Le Comité pour la protection des journalistes (CPJ) lance un appel urgent aux autorités koweïtiennes pour qu’elles libèrent le journaliste américano-koweïtien Ahmed Shihab-Eldin. Ce dernier est détenu depuis plus de six semaines sur la base d’accusations couramment utilisées pour réduire au silence les médias indépendants.
Shihab-Eldin, un collaborateur primé de médias tels que The New York Times et Al Jazeera English, n’a pas été vu en public depuis le 2 mars, alors qu’il rendait visite à sa famille au Koweït. Les autorités l’ont inculpé pour diffusion de fausses informations, atteinte à la sécurité nationale et usage abusif de son téléphone portable.
« Nous appelons le Koweït à libérer Ahmed Shihab-Eldin et à abandonner toutes les charges retenues contre lui », a déclaré Sara Qudah, directrice régionale du CPJ. « Le journalisme n’est pas un crime, et l’affaire Shihab-Eldin reflète une tendance plus large à utiliser les lois sur la sécurité nationale pour étouffer le scrutin et contrôler le récit. »
Sa détention coïncide avec une sévère répression de la liberté de la presse en période d’escalade militaire régionale dans le conflit impliquant l’Iran. Avant sa disparition, Shihab-Eldin avait commenté du matériel public lié à la guerre, notamment une vidéo géolocalisée et vérifiée par CNN montrant le crash d’un avion de chasse américain près d’une base au Koweït.
Le 2 mars, le ministère koweïtien de l’Intérieur a mis en garde contre le fait de filmer ou de publier des informations liées aux attaques iraniennes, annonçant plusieurs arrestations pour diffusion de « fausses nouvelles ». Le ministère de l’Information a depuis référé plusieurs dossiers au parquet.
Le paysage juridique pour les journalistes s’est considérablement durci le 15 mars avec la promulgation de la loi n°13 de 2026. Son article 26 prévoit des peines d’emprisonnement allant jusqu’à 10 ans pour quiconque « diffuse des nouvelles, publie des déclarations ou répand de fausses rumeurs concernant les entités militaires » dans l’intention de saper la confiance du public.
D’autres reporters ont subi des pressions similaires.

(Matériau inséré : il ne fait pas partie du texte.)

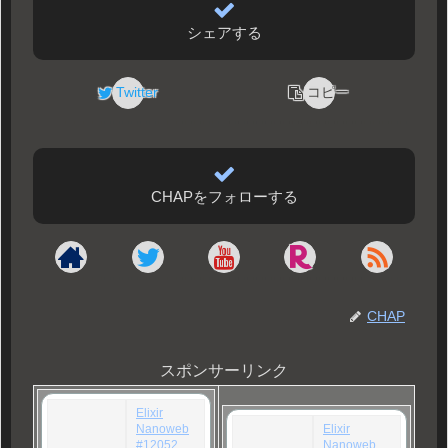
シェアする
Twitter
コピー
CHAPをフォローする
CHAP
スポンサーリンク
Elixir
Nanoweb
Elixir
#12052
Nanoweb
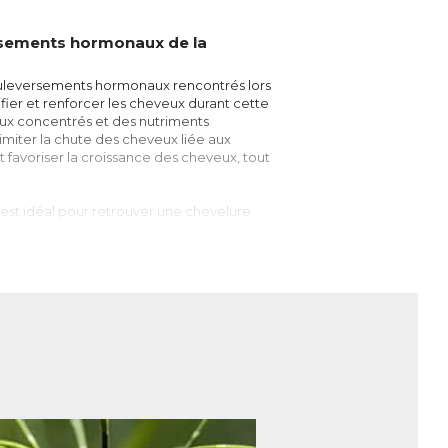
ersements hormonaux de la
bouleversements hormonaux rencontrés lors
ier et renforcer les cheveux durant cette
aux concentrés et des nutriments
limiter la chute des cheveux liée aux
 favoriser la croissance des cheveux, tout
st idéal pour retrouver une chevelure
tions hormonales.
hases bien distinctes : anagène
 cycle assure l’équilibre et le
 100 cheveux, ce qui correspond au
ron 100 000 follicules au niveau du cuir
es du cheveu jusqu’à épuisement.
eveux et seraient capables de prolonger
, ce qui optimise l'irrigation du cuir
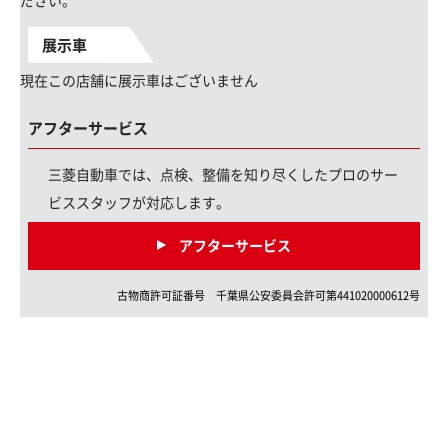
ださい。
展示車
現在この店舗に展示車はございません
アフターサービス
三菱自動車では、点検、整備を知り尽くしたプロのサー
ビススタッフが対応します。
アフターサービス
古物商許可証番号
千葉県
公安委員会許可第
441020000612
号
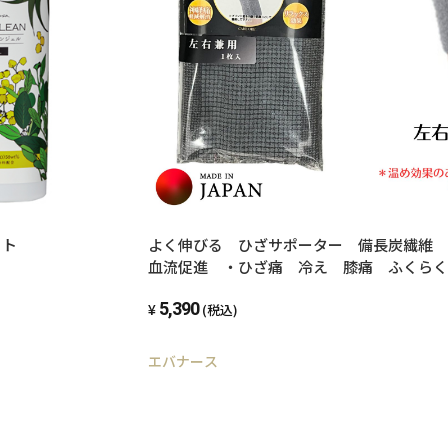
ット
よく伸びる ひざサポーター 備長炭繊維
血流促進 ・ひざ痛 冷え 膝痛 ふく
筋肉痛 ケアオール 男女兼用 ユニセ
5,390
日本製
(税込)
エバナース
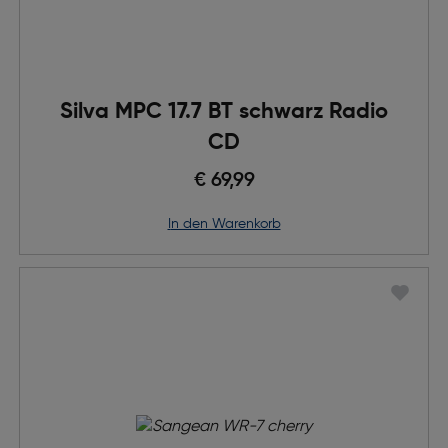
Silva MPC 17.7 BT schwarz Radio
CD
€ 69,99
in den Warenkorb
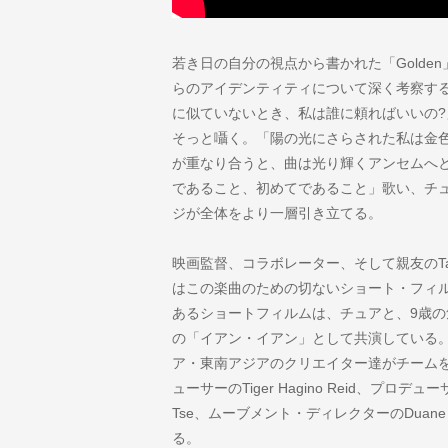
若き日の自分の視点から書かれた「Golde
らのアイデンティティについて深く考察す
に似ていないとき、私は誰に頼ればいいの
そっと囁く。「陽の光にさらされた私は金
が重なり合うと、曲は光り輝くアンセムへ
であること、初めてであること」歌い、チ
ジが全体をより一層引き立てる。
映画監督、コラボレーター、そして親友のTash T
はこの楽曲のための切ないショート・フィ
あるショートフィルムは、チュアと、9歳
の「イアン・イアン」として共演している
ア・東南アジアのクリエイター達がチーム
ューサーのTiger Hagino Reid、プロデュ
Tse、ムーブメント・ディレクターのDuane Na
る。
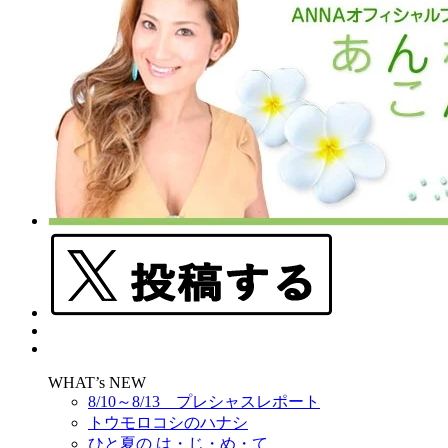
WHAT’s NEW
8/10～8/13 プレシャスレポート
トウモロコシのハナシ
ひと夏の は・じ・め・て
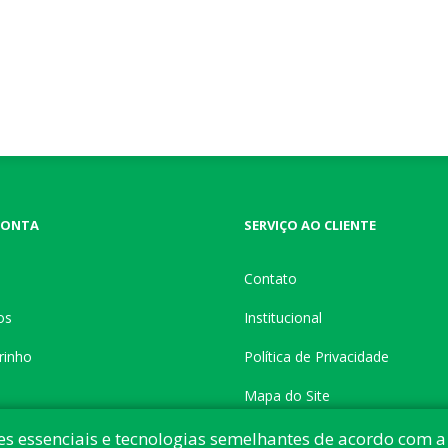
CONTA
SERVIÇO AO CLIENTE
Contato
os
Institucional
rinho
Política de Privacidade
Mapa do Site
es essenciais e tecnologias semelhantes de acordo com a 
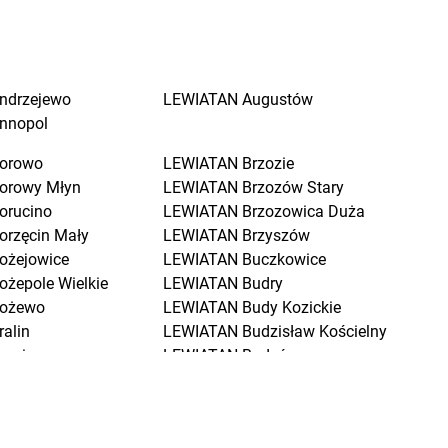
ndrzejewo
LEWIATAN
Augustów
nnopol
orowo
LEWIATAN
Brzozie
orowy Młyn
LEWIATAN
Brzozów Stary
orucino
LEWIATAN
Brzozowica Duża
orzęcin Mały
LEWIATAN
Brzyszów
ożejowice
LEWIATAN
Buczkowice
ożepole Wielkie
LEWIATAN
Budry
ożewo
LEWIATAN
Budy Kozickie
ralin
LEWIATAN
Budzisław Kościelny
raniewo
LEWIATAN
Budzów
ratkowice
LEWIATAN
Budzyń
renna
LEWIATAN
Buk
renno
LEWIATAN
Buków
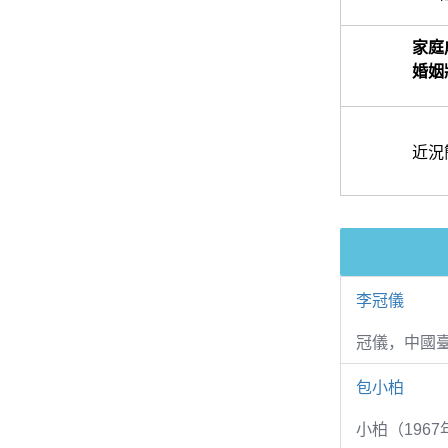
家庭
婚姻
近況
李冠儀
冠儀，中國
包小柏
小柏（1967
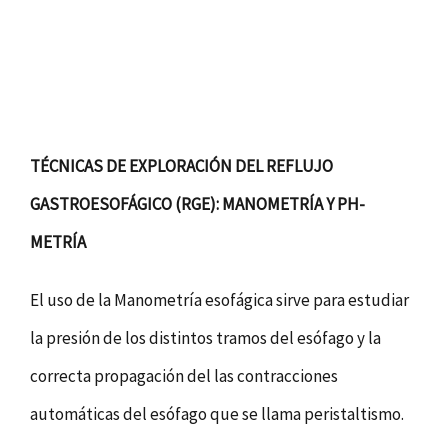
TÉCNICAS DE EXPLORACIÓN DEL REFLUJO
GASTROESOFÁGICO (RGE): MANOMETRÍA Y PH-
METRÍA
El uso de la Manometría esofágica sirve para estudiar
la presión de los distintos tramos del esófago y la
correcta propagación del las contracciones
automáticas del esófago que se llama peristaltismo.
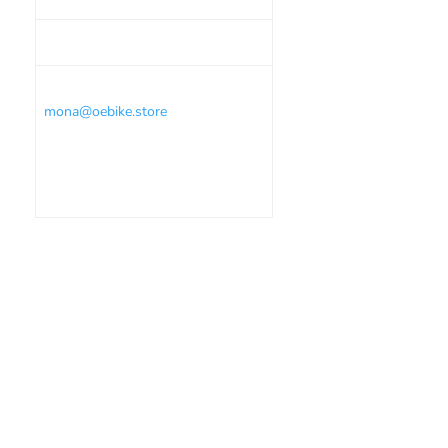
Kosten
59 €
Bitte per E-Mail an
mona@oebike.store
anmelden und
in der Nachricht bitte den
gewünschten Kurs angeben.
Einzelcoaching auf Anfrage.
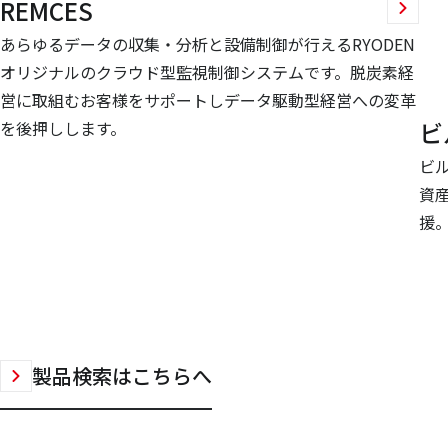
REMCES
あらゆるデータの収集・分析と設備制御が行えるRYODEN
オリジナルのクラウド型監視制御システムです。脱炭素経
営に取組むお客様をサポートしデータ駆動型経営への変革
ビ
を後押しします。
ビ
資
援
製品検索はこちらへ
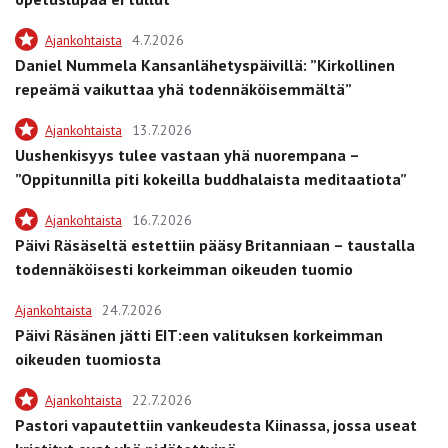
Ajankohtaista
4.7.2026
Daniel Nummela Kansanlähetyspäivillä: ”Kirkollinen
repeämä vaikuttaa yhä todennäköisemmältä”
Ajankohtaista
13.7.2026
Uushenkisyys tulee vastaan yhä nuorempana –
”Oppitunnilla piti kokeilla buddhalaista meditaatiota”
Ajankohtaista
16.7.2026
Päivi Räsäseltä estettiin pääsy Britanniaan – taustalla
todennäköisesti korkeimman oikeuden tuomio
Ajankohtaista
24.7.2026
Päivi Räsänen jätti EIT:een valituksen korkeimman
oikeuden tuomiosta
Ajankohtaista
22.7.2026
Pastori vapautettiin vankeudesta Kiinassa, jossa useat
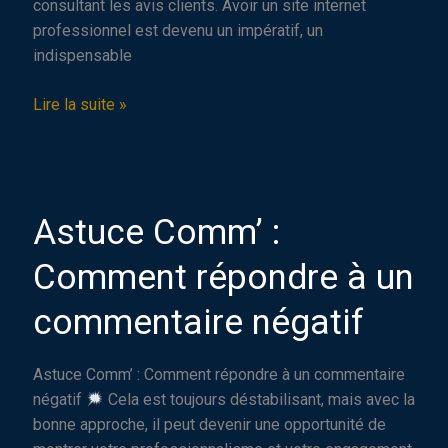
consultant les avis clients. Avoir un site internet
professionnel est devenu un impératif, un
indispensable
Pourquoi
Lire la suite »
un
site
internet
est
Astuce Comm’ :
essentiel
pour
Comment répondre à un
votre
entreprise
commentaire négatif
en
2024
Astuce Comm’ : Comment répondre à un commentaire
?
négatif
Cela est toujours déstabilisant, mais avec la
bonne approche, il peut devenir une opportunité de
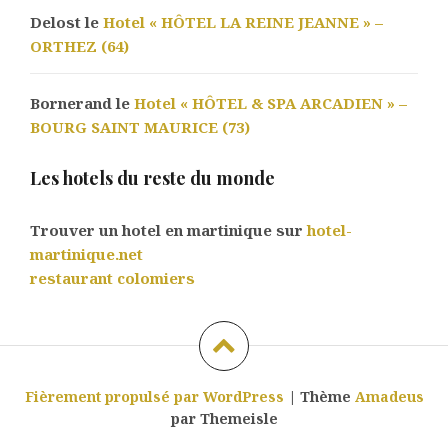
Delost le
Hotel « HÔTEL LA REINE JEANNE » –
ORTHEZ (64)
Bornerand le
Hotel « HÔTEL & SPA ARCADIEN » –
BOURG SAINT MAURICE (73)
Les hotels du reste du monde
Trouver un hotel en martinique sur
hotel-
martinique.net
restaurant colomiers
Fièrement propulsé par WordPress
|
Thème
Amadeus
par Themeisle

Yitzchak Horowitz, journaliste pour un journal ultra-orthodoxe, a rapporté avoir été arrêté au Koweït en mars sous suspicion d’espionnage après avoir photographié des navires de guerre américains. Il a été interrogé pendant des heures sur son identité et d’éventuels liens avec Israël avant d’être relâché.
Cette répression s’inscrit dans une tendance à la détérioration documentée par le CPJ. En 2025, l’organisation a soumis un rapport conjoint au Conseil des droits de l’homme des Nations Unies détaillant la dégradation de l’environnement pour les journalistes et la liberté de la presse au Koweït, avant l’Examen périodique universel du pays.
L’ambassade du Koweït à Washington n’a pas répondu dans l’immédiat à une demande de commentaire du CPJ concernant l’affaire Shihab-Eldin.